Péruvien d’origine, ma démarche artistique interroge mes racines et votre présent. Mon art voyage entre les sentiments personnels et les données intimes, par l’intermédiaire des moyens de stockage de données, de la plante qui m’a donné mon nom de famille (le roseau), et de la pollution des eaux, notamment de mes terres natales. Ainsi, mes œuvres sont autant vivantes qu’elles interrogent le vivant, en mettant en lumière le manque de viabilité de nos modes de vie, en inadéquation avec la nature primaire. Elles questionnent également la dévalorisation des croyances Incas, autrefois sacrées, perdues dans les conquêtes successives et la mondialisation.

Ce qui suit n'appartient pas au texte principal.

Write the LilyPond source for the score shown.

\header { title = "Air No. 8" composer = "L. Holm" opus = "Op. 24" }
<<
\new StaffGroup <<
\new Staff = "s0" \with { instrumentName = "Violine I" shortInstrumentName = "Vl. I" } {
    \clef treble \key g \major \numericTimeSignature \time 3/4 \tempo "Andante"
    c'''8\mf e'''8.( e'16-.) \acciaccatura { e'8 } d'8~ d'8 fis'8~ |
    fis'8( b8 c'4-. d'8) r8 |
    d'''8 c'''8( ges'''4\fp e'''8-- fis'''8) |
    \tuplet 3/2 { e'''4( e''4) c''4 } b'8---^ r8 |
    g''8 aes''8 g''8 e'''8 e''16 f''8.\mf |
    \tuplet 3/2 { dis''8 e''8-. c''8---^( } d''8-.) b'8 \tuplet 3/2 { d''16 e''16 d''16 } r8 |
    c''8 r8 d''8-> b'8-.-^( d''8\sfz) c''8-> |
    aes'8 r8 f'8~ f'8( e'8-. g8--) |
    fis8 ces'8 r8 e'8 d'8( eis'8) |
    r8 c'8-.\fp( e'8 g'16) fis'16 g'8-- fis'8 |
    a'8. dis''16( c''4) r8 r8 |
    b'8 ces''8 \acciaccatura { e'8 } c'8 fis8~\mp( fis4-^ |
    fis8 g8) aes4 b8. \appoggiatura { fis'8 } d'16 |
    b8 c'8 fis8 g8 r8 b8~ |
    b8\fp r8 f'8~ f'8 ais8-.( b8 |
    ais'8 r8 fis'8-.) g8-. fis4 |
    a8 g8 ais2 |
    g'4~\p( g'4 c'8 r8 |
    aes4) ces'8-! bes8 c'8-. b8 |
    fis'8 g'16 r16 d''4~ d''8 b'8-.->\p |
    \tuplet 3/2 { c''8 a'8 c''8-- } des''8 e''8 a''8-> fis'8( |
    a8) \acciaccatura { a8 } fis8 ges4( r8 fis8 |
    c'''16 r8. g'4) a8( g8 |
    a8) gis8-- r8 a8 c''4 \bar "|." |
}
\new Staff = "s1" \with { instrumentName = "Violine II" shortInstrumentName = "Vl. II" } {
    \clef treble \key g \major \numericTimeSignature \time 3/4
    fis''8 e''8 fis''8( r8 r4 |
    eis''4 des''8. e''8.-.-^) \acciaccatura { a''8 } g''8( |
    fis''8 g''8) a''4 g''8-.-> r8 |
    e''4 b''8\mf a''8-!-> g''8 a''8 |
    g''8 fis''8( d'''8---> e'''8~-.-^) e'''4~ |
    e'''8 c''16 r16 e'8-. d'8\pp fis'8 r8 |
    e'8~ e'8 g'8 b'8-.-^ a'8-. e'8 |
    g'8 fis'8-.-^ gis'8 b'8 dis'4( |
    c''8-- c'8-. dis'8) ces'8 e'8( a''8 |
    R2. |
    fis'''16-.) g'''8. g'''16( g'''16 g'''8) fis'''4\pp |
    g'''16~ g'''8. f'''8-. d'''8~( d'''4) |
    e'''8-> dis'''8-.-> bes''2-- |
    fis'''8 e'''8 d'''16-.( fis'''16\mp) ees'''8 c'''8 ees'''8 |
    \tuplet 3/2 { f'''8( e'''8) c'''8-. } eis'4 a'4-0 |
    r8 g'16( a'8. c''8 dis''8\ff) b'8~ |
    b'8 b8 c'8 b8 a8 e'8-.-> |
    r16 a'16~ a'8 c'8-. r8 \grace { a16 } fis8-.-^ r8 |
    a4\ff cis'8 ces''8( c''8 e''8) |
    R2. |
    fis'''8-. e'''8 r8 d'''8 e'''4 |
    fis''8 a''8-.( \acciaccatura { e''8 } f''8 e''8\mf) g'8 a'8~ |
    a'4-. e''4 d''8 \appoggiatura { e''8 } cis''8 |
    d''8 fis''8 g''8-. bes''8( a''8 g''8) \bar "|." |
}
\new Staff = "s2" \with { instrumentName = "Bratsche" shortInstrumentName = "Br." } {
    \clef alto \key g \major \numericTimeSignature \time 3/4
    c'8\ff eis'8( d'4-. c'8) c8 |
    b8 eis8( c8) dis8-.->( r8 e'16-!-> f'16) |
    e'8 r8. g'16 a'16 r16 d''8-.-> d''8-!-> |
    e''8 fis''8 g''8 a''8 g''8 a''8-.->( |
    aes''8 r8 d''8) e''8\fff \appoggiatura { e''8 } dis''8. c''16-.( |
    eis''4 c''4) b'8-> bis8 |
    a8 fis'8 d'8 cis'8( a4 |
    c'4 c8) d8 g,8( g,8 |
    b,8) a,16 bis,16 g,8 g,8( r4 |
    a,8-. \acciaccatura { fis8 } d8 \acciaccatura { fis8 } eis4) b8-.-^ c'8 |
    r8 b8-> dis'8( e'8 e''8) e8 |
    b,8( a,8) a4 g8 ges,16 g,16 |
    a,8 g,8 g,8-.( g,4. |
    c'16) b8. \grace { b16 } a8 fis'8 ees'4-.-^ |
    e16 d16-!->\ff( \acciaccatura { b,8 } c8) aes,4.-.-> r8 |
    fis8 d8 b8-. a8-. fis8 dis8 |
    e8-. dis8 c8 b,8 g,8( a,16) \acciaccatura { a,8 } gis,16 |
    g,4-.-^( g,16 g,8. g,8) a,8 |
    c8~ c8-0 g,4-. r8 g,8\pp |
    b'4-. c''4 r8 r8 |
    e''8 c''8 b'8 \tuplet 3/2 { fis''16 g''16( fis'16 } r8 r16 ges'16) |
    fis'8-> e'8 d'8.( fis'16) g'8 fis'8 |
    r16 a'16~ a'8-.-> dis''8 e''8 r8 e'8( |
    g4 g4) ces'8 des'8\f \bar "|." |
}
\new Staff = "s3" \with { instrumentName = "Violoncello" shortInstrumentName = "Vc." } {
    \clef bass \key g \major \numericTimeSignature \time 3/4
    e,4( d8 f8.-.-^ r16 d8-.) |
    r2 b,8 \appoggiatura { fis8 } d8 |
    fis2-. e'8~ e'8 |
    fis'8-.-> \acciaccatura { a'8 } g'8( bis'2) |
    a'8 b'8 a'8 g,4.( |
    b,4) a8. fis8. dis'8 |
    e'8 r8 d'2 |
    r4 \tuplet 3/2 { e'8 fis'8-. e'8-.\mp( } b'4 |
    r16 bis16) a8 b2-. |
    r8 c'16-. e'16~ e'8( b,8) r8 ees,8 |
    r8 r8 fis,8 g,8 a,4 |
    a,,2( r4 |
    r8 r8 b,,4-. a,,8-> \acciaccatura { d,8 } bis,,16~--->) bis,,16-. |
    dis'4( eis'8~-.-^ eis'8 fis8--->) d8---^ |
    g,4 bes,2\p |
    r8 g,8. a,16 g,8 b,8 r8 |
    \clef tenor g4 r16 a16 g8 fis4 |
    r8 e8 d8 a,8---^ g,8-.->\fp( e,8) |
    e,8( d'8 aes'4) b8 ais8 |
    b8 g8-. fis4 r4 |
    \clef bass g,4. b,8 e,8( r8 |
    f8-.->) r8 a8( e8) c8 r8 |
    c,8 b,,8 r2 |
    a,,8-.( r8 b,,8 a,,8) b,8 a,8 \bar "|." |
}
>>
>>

Une des œuvres les plus représentatives de ma démarche est ainsi Cry of the Inti (Sun God), une sculpture vivante mettant en lumière la pollution du Lac Titicaca, source de toute vie selon les Incas. Inspirée de la mythologie et de l’idée d’un Dieu Soleil protecteur (Inti), l’installation se compose d’un bassin d’eau où se trouvent des images représentant des prises de vue depuis le ciel du lac pollué. Cette sculpture incite à la réflexion quant aux capacités et aux limites régénératrices et dépolluantes des plantes.
Le spectateur ne peut que s’extasier sur la beauté du lieu ... sans comprendre au premier regard que ce lieu est souillé. Le mouvement d’eau créé par les gouttes qui coulent d’un roseau, une plante réputée dépolluante au Pérou, efface l’image flottant sur le bassin, dévoilant la pollution constante du lieu et de ses habitants aux métaux lourds. Vivante, l’image sur le papyrus se transforme à chaque exposition : rongée par l’humidité et la moisissure, son visage change aussi vite que celui du Lac sacré Titicaca, épuisé par les pollutions successives issues des exploitations minières.